Selon la Banque centrale indienne, toute baisse de USD 10 du prix du baril de pétrole aurait un effet positif sur le solde du compte courant de USD 10 mds. Si le prix du pétrole atteignait en moyenne USD 38 le baril sur l’année 2020/21 (contre 61,9 sur l’exercice 2019/20) alors le solde du compte courant, estimé à moins de USD 30 mds pour l’exercice 2019/20 (0,8% du PIB), pourrait être proche de l’équilibre au cours de l’année 2020/21.
Néanmoins, selon les données de l’IFI, sur les sept dernières semaines les sorties de capitaux induites par les ventes d’actions et d’obligations ont atteint plus de USD 20 mds. À titre de comparaison, entre mai et novembre 2013, les ventes de titres de dette avaient atteint 14 mds sur 28 semaines alors que les ventes d’actions avaient été extrêmement limitées.
Au 31 mars, la dépréciation de la roupie face au dollar est restée contenue à seulement 5,3% en g.a. Les autorités monétaires sont intervenues pour stabiliser leur monnaie, comme l’illustre la légère baisse des réserves de change (USD 12 mds en 4 semaines). On peut néanmoins redouter une baisse beaucoup plus forte dans les semaines à venir compte tenu des risques sur la croissance, quand bien même le différentiel entre les taux d’intérêt domestiques et américains reste élevé.
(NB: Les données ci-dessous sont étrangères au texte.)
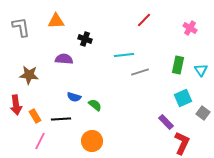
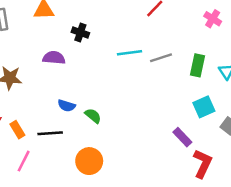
gray line: (140, 72) -> (161, 58), moved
A priori, les risques de refinancement sont contenus. La dette extérieure reste modeste (20,1% du PIB) et, à l’horizon septembre 2020, les remboursements s’élèvent à USD 239,4 mds (dont USD 93 mds de dépôts des non-résidents) alors que les réserves de change atteignaient encore USD 474 mds le 3 avril.
Dégradation attendue des finances publiques
L’exercice budgétaire 2019/20, qui s’est terminé fin mars 2020, fait apparaître un dérapage des finances publiques, pour la deuxième année consécutive. Le ministère des Finances prévoit une augmentation du déficit du gouvernement de 0,4 pp à 3,8% du PIB (7,3% du PIB pour l’ensemble des administrations publiques). La dette publique devrait excéder 70% du PIB à la fin de l’exercice budgétaire 2019/20.
Pour l’exercice 2020/21, avant l’annonce du plan de soutien, le gouvernement avait pour objectif une réduction de son déficit de 0,3 pp à 3,5% du PIB. Or, dans les conditions actuelles, un tel objectif semble irréalisable. Certes, la baisse des prix du pétrole va permettre une réduction des coûts des subventions énergétiques mais elles ont fortement diminué depuis 2014 (elles s’élèvent à seulement 0,2% du PIB). En revanche, le très net ralentissement de la consommation des ménages et celui des revenus des entreprises pourraient générer une baisse des recettes de 2% du PIB au minimum. Par ailleurs, le gouvernement pourrait retarder les privatisations de certaines entreprises publiques compte tenu de l’effondrement des marchés boursiers (les recettes de privatisation attendues pour l’exercice 2020/21 s’élèvent à 0,9% du PIB). Dans le même temps, en supplément du programme de soutien de 0,8% du PIB, les dépenses de santé du gouvernement et des Etats vont augmenter. Le déficit du gouvernement pourrait s’élever à près de 6% du PIB à moins que le gouvernement ne réduise très fortement ses dépenses « non essentielles ». La dette pourrait excéder 75% du PIB dès l’exercice 2021/22. Il n’y a pas de risque de refinancement immédiat car la maturité de la dette est longue (10 ans en moyenne), détenue par les résidents (à plus de 96%) et libellée en roupies (à 97%). Néanmoins, le coût d’emprunt risque d’augmenter si les agences de notation sanctionnent cette dérive.